Perhaps there will be a third meeting down the road. When Jared Anderson was roughed-up and stopped by Martin Bakole, Torrez Jr (currently 12-0, 11 KOs) vaulted ahead of him on the list of the top home-grown American heavyweights. But Torrez Jr, a short-armed heavyweight who overcomes his physical limitations with a windmill offense, would be a heavy underdog should they ever meet again.

Bakhodir Jalolov’s last bout before heading off to Paris was against the obscure South African Chris Thompson. His match on Thursday at the Montreal Casino in Montreal pits him against an obscure 33-year-old Frenchman, David Spilmont.

Spilmont’s last two opponents were the same guy, an undersized Lithuanian slug who has lost 36 of his 41 documented fights. It seems almost inevitable that Spilmont will suffer the same fate as Thompson who was KOed in the first round.

There’s talk that Jalolov doesn’t really care how far he advances at the professional level; that he has his sights set on the 2028 Olympics in Los Angeles where he would have an opportunity to become only the fourth boxer to win three Olympic gold medals, joining the immortal Teofilo Stevenson, Hungarian legend Laszlo Papp, and Cuban standout Felix Savon. Were he to accomplish the hat trick, they would build monuments to him in Uzbekistan. But, if that is his mindset, he’s skating on thin ice. There’s no guarantee that boxing will be on the docket at the Los Angeles Games and, if so, the powers-that-be may choose to roll back the calendar to the days when the competition was off-limits to anyone with professional experience.
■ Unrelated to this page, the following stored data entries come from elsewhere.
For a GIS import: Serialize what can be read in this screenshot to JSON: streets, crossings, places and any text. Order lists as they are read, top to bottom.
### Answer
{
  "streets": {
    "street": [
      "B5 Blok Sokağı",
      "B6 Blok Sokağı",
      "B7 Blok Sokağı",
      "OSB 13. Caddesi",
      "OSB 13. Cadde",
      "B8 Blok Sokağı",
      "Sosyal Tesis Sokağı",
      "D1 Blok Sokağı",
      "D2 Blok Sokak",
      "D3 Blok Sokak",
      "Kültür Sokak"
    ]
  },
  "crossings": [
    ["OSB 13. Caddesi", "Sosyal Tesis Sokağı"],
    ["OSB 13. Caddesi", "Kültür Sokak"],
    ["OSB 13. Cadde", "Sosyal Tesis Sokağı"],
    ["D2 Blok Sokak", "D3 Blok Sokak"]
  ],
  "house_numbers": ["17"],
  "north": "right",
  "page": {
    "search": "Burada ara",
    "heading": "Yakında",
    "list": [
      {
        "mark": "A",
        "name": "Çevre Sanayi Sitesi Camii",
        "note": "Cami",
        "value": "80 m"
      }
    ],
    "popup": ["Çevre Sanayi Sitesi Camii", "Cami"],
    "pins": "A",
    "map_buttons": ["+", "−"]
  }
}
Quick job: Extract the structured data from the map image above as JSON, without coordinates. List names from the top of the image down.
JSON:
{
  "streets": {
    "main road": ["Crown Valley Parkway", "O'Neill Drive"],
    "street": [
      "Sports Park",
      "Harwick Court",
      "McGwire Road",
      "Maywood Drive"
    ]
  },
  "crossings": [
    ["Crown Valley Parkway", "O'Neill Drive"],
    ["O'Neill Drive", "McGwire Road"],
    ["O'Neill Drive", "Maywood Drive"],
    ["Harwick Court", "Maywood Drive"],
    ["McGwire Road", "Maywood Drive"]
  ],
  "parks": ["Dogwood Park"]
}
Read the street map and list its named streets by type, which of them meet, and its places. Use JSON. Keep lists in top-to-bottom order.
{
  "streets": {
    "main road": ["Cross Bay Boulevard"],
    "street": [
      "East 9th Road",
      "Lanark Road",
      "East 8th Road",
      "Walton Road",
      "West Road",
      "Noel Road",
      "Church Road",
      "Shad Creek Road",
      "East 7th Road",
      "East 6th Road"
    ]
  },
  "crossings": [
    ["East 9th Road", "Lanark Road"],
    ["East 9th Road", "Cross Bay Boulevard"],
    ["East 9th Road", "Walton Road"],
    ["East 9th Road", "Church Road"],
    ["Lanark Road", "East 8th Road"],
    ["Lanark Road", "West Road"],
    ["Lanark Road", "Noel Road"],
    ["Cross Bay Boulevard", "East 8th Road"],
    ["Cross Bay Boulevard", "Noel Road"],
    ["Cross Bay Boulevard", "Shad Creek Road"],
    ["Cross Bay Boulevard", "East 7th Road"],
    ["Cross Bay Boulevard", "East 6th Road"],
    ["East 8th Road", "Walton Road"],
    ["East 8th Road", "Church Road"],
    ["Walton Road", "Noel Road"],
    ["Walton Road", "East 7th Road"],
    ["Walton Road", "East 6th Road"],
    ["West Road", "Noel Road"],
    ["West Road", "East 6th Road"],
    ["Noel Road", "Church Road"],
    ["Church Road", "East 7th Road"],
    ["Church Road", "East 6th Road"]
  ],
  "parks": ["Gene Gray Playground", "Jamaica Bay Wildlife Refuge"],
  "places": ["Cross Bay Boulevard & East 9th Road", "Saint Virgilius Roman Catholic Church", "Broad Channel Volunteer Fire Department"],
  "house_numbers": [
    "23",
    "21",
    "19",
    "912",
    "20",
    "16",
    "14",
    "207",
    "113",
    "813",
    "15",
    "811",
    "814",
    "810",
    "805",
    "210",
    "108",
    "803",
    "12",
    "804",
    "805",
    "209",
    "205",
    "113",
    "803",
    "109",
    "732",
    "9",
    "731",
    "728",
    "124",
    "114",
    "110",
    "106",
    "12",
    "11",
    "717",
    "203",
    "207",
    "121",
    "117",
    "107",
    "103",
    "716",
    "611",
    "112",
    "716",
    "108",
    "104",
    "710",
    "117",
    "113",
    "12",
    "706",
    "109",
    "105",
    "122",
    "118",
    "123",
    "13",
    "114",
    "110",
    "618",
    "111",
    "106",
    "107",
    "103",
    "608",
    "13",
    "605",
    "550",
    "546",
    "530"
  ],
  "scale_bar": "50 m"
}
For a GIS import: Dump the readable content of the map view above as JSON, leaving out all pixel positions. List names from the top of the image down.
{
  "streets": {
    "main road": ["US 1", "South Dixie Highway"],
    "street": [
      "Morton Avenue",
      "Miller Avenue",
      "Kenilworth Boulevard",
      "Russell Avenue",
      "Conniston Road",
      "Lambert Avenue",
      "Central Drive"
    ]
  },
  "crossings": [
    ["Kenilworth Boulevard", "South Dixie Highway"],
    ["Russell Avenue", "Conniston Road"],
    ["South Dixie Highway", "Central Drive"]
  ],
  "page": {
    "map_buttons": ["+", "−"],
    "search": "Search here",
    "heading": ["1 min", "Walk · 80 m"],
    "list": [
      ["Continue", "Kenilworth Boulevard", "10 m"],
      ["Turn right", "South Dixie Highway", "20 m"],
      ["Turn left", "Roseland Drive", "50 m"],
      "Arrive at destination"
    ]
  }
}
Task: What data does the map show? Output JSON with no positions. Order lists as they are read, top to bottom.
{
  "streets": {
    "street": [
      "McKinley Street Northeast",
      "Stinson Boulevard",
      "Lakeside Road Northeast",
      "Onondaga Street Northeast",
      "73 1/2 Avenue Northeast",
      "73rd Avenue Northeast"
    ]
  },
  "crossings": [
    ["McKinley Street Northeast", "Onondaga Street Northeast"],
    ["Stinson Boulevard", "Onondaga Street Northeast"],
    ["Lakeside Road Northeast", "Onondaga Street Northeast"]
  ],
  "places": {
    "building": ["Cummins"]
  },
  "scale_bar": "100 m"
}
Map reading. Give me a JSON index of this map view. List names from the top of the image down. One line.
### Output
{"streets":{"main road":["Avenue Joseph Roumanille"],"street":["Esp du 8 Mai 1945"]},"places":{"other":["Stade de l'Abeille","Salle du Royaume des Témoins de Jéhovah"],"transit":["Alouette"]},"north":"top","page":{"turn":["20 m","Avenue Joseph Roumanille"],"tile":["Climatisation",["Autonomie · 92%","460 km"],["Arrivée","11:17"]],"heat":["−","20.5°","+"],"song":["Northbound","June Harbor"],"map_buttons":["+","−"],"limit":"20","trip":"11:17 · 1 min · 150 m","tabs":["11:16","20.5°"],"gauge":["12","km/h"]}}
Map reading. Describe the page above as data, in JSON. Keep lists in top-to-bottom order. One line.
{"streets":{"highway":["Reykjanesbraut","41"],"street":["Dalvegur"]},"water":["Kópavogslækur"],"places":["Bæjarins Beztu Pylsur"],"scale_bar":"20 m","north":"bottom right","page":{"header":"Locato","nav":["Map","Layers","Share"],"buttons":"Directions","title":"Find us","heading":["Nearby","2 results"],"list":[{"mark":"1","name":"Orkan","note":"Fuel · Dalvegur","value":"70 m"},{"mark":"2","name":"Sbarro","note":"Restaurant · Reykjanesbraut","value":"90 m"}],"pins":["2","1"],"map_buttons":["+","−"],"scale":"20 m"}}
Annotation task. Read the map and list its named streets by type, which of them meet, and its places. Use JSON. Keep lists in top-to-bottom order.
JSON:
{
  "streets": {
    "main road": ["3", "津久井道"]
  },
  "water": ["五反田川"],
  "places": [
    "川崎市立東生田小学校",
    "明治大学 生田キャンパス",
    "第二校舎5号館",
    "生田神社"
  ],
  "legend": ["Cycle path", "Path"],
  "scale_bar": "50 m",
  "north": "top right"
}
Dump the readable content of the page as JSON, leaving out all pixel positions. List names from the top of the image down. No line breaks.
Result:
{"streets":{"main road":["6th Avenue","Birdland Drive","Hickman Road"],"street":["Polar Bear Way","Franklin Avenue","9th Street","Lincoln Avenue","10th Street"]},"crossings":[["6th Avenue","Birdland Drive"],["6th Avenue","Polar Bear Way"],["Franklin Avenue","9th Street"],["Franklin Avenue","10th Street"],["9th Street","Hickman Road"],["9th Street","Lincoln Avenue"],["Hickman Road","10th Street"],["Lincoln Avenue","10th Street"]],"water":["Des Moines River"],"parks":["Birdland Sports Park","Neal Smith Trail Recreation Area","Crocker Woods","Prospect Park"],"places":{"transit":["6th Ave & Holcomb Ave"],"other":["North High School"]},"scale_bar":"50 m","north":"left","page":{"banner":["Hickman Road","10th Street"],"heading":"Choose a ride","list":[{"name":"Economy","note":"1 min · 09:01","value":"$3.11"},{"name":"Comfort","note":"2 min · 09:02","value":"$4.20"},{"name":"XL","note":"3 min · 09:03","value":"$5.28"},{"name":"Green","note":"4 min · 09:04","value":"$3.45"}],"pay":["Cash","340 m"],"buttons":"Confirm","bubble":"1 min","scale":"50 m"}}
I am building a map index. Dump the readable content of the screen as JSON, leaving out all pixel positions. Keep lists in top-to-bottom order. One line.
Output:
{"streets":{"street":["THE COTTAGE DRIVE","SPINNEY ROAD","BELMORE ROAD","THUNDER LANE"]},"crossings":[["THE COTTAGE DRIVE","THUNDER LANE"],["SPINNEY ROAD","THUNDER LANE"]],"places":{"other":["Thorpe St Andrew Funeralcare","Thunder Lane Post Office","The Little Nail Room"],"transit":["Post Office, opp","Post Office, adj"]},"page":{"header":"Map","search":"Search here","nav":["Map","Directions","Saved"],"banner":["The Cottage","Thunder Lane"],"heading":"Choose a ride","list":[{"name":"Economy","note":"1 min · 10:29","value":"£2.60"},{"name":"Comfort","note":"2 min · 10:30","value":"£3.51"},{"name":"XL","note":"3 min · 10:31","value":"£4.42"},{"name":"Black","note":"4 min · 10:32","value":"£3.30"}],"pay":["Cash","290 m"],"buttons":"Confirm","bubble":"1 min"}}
While it’s true that Jalolov needs to work off some rust, a pox on promoter Camille Estephan and his enabler, the Quebec Boxing Commission, for not dredging up a more credible opponent than the grossly overmatched David Spilmont.

Jalolov vs. Spilmont is ostensibly the co-feature. The main event is a 10-round junior welterweight clash between Movladdin “Arthur” Biyarslanov (17-0, 14 KOs) and Spilmont stablemate Mohamed Mimoune (24-6, 5 KOs). Undefeated light heavyweights Albert Ramirez and Mehmet Unal will appear in separate bouts on the undercard. The Feb. 6 event, currently consisting of seven bouts, will air in the U.S. on ESPN+ starting at 6:30 p.m. ET / 3:30 p.m. PT.